When the William Morris Society invited Fine Cell Work to visit their archive at the Society premises in Hammersmith, we jumped at the chance to be involved with such an iconic name and timeless designs. There is a strong affinity between FCW and William Morris, particularly around his belief about the recognition of workers and their craft.
The Society gave us an introductory tour of the premises and a private view of some of the original pencil sketches and watercolours held in their vast archive.
As so many designs by William Morris are still widely used in interiors across the world, we were curious to see what surprises the archive might hold.

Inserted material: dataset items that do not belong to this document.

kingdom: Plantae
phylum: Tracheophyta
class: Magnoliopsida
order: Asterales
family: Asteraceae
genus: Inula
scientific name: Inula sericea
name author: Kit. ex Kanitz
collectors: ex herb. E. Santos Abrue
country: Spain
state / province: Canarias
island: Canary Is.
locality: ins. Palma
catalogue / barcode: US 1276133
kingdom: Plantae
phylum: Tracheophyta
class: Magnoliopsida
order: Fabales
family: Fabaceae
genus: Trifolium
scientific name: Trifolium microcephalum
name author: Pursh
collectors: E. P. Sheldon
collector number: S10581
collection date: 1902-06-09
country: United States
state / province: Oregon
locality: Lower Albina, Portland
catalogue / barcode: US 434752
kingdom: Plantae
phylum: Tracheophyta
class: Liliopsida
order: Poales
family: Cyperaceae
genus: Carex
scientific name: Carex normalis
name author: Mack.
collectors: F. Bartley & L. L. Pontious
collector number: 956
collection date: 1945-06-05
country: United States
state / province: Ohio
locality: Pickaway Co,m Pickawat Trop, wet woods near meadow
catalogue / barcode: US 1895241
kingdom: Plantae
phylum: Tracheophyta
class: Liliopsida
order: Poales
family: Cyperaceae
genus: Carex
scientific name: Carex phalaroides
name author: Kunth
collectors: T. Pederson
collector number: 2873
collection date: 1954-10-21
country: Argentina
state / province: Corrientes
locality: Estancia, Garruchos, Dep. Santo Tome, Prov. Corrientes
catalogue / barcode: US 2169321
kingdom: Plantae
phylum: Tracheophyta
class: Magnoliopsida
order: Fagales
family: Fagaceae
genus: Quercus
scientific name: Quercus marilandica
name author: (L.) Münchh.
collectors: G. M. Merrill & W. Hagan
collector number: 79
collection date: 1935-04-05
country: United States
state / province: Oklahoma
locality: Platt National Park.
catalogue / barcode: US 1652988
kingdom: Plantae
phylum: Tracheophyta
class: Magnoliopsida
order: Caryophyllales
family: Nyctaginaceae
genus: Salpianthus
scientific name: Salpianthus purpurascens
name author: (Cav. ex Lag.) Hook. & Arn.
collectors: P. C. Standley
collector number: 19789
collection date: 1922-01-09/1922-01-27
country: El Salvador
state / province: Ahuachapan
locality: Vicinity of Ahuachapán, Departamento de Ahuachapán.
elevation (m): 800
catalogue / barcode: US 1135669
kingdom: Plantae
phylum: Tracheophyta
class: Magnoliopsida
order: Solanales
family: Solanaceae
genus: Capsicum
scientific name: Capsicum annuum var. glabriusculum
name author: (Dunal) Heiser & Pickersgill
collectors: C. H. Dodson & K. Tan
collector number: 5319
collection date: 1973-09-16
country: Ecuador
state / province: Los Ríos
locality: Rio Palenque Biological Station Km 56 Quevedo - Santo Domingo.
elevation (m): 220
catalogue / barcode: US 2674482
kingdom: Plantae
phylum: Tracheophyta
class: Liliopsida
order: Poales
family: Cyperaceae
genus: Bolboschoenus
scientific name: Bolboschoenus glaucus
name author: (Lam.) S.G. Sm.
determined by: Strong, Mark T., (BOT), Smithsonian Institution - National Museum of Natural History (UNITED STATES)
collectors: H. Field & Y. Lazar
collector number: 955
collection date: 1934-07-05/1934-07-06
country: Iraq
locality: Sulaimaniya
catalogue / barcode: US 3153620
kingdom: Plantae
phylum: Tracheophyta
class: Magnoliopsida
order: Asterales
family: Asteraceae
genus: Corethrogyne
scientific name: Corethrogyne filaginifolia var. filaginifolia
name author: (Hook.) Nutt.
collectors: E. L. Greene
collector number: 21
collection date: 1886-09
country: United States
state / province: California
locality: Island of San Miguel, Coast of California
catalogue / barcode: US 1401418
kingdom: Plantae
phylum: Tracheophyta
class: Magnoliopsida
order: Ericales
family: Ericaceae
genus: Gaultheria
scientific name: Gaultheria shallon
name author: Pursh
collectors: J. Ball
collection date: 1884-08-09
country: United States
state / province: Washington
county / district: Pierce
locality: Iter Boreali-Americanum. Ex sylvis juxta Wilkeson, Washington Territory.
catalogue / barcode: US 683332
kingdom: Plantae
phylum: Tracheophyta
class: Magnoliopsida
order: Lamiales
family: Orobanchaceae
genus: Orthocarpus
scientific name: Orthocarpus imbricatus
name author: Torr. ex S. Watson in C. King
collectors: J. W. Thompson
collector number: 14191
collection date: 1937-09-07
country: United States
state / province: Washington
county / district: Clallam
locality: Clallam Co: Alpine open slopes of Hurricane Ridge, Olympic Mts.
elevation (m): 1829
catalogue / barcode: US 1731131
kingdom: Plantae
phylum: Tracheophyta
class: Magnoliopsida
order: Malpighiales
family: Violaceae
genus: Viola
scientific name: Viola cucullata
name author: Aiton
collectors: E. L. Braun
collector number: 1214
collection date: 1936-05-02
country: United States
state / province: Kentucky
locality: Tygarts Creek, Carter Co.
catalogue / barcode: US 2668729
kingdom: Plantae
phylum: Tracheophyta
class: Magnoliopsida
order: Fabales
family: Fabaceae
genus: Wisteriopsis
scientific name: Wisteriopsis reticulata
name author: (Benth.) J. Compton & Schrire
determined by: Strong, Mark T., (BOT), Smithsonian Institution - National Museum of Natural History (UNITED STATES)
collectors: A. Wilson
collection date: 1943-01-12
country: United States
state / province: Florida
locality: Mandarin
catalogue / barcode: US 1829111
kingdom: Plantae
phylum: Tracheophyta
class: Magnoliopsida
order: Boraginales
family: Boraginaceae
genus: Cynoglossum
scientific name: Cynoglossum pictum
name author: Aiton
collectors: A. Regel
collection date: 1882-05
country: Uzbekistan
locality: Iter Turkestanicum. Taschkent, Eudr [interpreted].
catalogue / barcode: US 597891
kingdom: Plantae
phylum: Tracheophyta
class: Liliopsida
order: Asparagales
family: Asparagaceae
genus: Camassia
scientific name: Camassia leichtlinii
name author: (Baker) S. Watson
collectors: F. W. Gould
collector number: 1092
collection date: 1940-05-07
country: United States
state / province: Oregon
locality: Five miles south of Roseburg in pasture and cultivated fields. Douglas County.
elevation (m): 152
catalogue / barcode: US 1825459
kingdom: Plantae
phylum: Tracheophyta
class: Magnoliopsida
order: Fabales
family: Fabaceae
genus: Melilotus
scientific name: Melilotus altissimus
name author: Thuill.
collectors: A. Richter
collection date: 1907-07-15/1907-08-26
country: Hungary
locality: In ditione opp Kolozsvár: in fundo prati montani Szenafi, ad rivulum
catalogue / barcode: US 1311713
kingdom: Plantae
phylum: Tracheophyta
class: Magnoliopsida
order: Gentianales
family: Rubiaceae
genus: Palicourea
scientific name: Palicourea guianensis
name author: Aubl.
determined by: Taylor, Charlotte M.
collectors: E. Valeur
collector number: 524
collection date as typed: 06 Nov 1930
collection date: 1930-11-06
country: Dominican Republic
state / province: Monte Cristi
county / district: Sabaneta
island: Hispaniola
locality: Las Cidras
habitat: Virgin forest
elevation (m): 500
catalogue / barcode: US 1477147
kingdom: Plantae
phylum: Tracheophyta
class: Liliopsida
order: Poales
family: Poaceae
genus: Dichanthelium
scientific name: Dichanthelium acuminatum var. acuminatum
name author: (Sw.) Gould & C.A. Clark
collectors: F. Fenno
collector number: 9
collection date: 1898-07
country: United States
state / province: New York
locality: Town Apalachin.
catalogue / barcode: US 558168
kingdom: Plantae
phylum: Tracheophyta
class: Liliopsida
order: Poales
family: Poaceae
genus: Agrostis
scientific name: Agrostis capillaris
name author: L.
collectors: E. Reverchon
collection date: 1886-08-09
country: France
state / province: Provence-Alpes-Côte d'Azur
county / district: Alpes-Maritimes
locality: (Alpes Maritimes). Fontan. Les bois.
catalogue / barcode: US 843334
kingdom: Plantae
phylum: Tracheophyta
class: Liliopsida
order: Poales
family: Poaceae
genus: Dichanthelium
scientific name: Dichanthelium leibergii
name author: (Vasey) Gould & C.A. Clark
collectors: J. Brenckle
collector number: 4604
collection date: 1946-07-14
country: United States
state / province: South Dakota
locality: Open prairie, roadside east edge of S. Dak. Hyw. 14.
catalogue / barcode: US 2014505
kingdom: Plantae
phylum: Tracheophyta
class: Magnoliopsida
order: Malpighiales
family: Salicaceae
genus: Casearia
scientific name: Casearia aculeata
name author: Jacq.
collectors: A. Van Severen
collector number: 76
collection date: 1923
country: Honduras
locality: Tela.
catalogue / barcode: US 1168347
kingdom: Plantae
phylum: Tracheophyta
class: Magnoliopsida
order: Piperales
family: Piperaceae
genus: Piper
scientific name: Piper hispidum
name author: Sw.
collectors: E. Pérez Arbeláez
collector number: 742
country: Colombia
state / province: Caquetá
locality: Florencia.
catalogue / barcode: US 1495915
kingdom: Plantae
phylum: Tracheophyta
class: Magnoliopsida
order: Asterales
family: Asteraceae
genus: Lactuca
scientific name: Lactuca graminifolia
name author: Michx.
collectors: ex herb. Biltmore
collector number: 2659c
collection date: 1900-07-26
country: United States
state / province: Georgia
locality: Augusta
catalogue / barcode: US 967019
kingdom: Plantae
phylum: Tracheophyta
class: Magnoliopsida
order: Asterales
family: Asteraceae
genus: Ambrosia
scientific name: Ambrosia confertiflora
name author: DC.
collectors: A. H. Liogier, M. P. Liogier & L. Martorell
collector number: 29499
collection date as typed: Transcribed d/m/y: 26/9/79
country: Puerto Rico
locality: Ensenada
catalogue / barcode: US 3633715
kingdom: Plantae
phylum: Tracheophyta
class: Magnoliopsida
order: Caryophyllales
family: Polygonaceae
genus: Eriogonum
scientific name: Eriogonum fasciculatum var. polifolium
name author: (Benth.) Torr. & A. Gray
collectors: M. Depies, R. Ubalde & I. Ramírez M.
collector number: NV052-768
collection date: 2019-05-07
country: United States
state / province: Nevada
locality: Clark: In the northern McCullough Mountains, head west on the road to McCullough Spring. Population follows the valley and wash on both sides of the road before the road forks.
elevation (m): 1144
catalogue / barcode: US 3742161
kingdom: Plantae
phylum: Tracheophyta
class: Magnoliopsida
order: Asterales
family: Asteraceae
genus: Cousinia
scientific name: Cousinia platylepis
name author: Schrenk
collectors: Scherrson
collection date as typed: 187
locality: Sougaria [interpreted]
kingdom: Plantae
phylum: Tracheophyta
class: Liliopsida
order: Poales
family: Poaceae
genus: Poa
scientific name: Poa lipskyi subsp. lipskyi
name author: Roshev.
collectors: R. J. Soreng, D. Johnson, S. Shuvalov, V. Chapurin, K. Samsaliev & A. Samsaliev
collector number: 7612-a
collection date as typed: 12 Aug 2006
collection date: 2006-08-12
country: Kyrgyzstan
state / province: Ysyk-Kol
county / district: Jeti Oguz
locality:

We had been promised access to some designs which had not seen the light of day for more than 100 years and the possibility of exclusive use of some of these designs to provide meaningful work for you, our stitchers.
We were presented with six huge folders of heavy, high-quality paper. Each design was separated from the next with leaves of acid free tissue paper and one page was turned to the next with the upmost care, using clean cotton gloves to ensure our fingerprints didn’t damage the fragile paper.
The treasured designs were thrilling. From one folder to the next, exquisite watercolours - some complete, some fragments - the colours as vivid as the day they were painted as they have been so well preserved by the team at the William Morris Society. Some of the drawings are thought to be originals by William Morris himself, others by his daughter Mae.
We initially photographed a selection of a dozen designs and went away to enlarge them and work on them using specialist software to see what translated as a print onto fabric. We chose three designs to sample and sent them out to be digitally printed onto pure linen. By using this digital print we were able to faithfully reproduce the exact colours of the original paintings and we could even see the brush strokes and water marks made by the hands of William Morris and his assistants as they created the designs.
Once the designs had been printed, our commission stitch specialist worked on the stitched design. We cut all the threads and drew up instructions before sending the first samples into prison to be stitched. It was wonderful to see how the designs were enhanced when they were embellished with hand-embroidery in stranded cotton.
The stitching took somewhere between 4-6 weeks and was undertaken by some of our most expert embroiderers. Thank you to those of you who took such care in producing these pieces. The embroidery added texture and depth of colour to make what were already beautiful designs even more stunning.
We then had the embroidered fronts made up as finished cushions with terracotta linen piping and a blush rose, pure cotton velvet back, complete with a feather pad. We have also produced some purses and sunglasses cases using the print and these are manufactured by our apprentices in our London-based Hub.